SET EXERCISE :: Reproduce word for word the passage of the trade policy text that opens with "Figure 26.3 can" and closes with "change the world price.".

ARTICLE ::
## START

26 Strategic trade policy

26.1 Gains from trade

Figure 26.1 and Figure 26.2 contain domestic supply and demand curves. In autarky with no possibilities to trade, supply and demand must meet. Under free trade and a given world market price, $P^W$, countries can trade with each other. This has implications for the producer surplus (yellow area) and the consumer surplus (blue area), as shown in the figures. The area of the triangles a and b as denoted in Figure 26.2 represents the welfare gain from free trade that can be achieved given the world market price, $P^W$.

Figure 26.2: Two countries that trade with each other

26.2 Tariffs in small open economies

Figure 26.3 can teach us a lot about the impact of a tariff $t$ on trade and welfare. A tariff raises the domestic price of imported goods. If we assume that the imposition or change of a country’s tariff has no effect on the world price, we consider what is called a small open economy, which is so small that the country’s consumption and production decisions do not affect the world price. In other words, the country takes the world price for granted because its import demand does not change the world price.

In autarky, the economy represented in Figure 26.3 would consume 5 units at price $P^A$, and total welfare would be represented by areas $a+b_2+b_1$. Under free trade without tariffs, the country imports 8 units and consumes 9 units at the price of $P^W$. The consumer surplus corresponds to areas $a+b_2+d_1+c+d_2$ and the producer surplus corresponds to area $b_1$. After the introduction of tariff $t$, the consumer surplus is equal to area $a$ and the producer surplus is equal to area $b_1+b_2$. Thus, consumer surplus has decreased while producer surplus has increased. The area $c$ is equal to the government’s revenue. It represents the portion of the consumer welfare loss that is transferred to the government. Overall, welfare has decreased. The welfare loss is equal to the areas of the two triangles $d_1$ and $d_2$. These triangles represent what is called the deadweight loss due to the tariff.
Specifically, triangle $d_1$ represents the reduction in imports that is replaced by domestic production, and triangle $d_2$ represents the loss in consumption due to a reduction in imports and a reduction in domestic consumption.

Figure 26.3: Tariff in a small open economy

The implications of a tariff in a small economy

While a tariff protects domestic producers and increases their surplus, it reduces the surplus of consumers and leads to a deadweight loss of revenue. Overall, a tariff leads to a reduction in a country’s welfare.

## END

Saved entries ::

## START

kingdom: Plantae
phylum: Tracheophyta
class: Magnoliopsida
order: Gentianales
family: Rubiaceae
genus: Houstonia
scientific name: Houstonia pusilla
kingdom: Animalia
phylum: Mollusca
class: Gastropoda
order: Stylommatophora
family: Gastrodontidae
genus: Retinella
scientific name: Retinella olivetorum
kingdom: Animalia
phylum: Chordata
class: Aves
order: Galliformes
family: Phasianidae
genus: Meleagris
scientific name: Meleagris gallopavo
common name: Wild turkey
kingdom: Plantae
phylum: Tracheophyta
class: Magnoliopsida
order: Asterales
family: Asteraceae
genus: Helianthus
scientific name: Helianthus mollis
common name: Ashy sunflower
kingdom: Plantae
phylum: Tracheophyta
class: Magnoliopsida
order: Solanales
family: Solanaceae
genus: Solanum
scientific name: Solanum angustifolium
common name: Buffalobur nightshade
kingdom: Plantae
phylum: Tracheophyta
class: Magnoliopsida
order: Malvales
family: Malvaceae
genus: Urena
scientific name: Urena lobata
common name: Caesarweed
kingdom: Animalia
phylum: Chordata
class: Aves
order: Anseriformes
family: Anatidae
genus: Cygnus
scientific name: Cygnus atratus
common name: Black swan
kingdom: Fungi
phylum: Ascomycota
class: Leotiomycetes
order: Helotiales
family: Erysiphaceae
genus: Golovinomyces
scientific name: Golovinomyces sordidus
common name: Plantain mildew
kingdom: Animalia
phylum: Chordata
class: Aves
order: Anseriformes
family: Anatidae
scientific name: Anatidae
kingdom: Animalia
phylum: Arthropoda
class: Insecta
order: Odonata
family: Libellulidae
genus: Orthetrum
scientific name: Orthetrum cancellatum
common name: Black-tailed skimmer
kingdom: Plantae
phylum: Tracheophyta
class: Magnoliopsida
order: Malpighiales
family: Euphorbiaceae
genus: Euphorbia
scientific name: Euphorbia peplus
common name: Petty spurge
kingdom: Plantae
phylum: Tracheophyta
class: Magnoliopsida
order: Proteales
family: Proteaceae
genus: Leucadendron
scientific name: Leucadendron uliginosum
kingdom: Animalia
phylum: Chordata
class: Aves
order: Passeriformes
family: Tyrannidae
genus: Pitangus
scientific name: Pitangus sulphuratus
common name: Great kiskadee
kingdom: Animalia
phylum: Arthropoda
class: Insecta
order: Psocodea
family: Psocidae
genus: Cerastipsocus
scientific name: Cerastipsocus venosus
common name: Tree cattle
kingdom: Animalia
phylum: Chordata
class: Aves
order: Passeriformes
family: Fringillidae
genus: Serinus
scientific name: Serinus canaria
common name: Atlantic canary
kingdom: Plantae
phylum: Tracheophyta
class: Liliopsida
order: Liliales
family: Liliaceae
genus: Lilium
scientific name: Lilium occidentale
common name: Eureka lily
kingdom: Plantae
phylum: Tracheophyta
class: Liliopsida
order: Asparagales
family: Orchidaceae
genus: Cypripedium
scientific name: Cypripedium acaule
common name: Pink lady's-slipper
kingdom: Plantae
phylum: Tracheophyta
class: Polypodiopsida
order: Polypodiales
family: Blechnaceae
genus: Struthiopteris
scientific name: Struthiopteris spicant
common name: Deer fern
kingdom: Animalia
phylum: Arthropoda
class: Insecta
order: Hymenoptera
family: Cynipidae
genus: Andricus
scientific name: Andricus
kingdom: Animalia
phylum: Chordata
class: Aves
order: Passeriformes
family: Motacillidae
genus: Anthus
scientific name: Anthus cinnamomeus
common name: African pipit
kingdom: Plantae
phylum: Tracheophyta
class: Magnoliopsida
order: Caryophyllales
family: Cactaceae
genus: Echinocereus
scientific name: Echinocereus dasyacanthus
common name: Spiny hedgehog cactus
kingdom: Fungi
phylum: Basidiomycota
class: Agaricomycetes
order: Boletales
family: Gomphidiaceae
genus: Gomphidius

## END

EXERCISE ANSWER ::
Figure 26.3 can teach us a lot about the impact of a tariff $t$ on trade and welfare. A tariff raises the domestic price of imported goods. If we assume that the imposition or change of a country’s tariff has no effect on the world price, we consider what is called a small open economy, which is so small that the country’s consumption and production decisions do not affect the world price. In other words, the country takes the world price for granted because its import demand does not change the world price.